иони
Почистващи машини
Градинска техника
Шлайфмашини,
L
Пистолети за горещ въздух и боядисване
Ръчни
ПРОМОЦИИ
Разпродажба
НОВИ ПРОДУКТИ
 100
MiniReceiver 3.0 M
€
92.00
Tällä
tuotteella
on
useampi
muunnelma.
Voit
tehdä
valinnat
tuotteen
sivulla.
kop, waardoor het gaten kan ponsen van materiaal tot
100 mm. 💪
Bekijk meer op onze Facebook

--

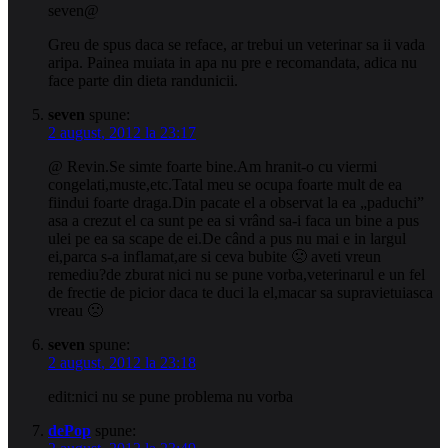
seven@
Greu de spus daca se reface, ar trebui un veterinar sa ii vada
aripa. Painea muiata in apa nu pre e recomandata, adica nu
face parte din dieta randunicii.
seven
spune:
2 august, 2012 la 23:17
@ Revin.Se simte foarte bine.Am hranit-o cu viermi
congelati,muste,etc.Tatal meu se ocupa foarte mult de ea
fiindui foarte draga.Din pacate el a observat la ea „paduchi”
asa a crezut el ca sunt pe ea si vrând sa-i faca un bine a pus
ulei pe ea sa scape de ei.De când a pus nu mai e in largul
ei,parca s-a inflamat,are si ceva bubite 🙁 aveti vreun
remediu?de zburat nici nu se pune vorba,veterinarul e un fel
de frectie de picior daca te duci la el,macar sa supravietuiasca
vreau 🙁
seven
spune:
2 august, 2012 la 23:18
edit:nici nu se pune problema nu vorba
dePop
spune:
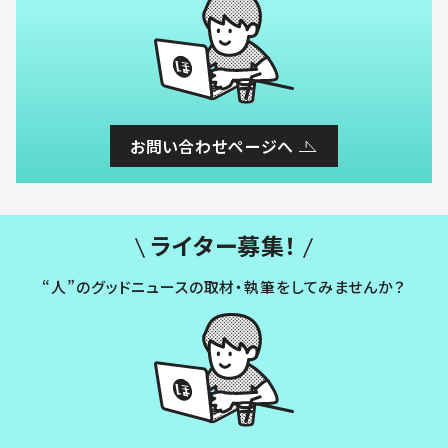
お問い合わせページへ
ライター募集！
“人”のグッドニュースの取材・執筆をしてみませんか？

> What to do: Collect each line of the material above that contains the word "august", treating uppercase and lowercase as different.

> Response area:
2 august, 2012 la 23:17
2 august, 2012 la 23:18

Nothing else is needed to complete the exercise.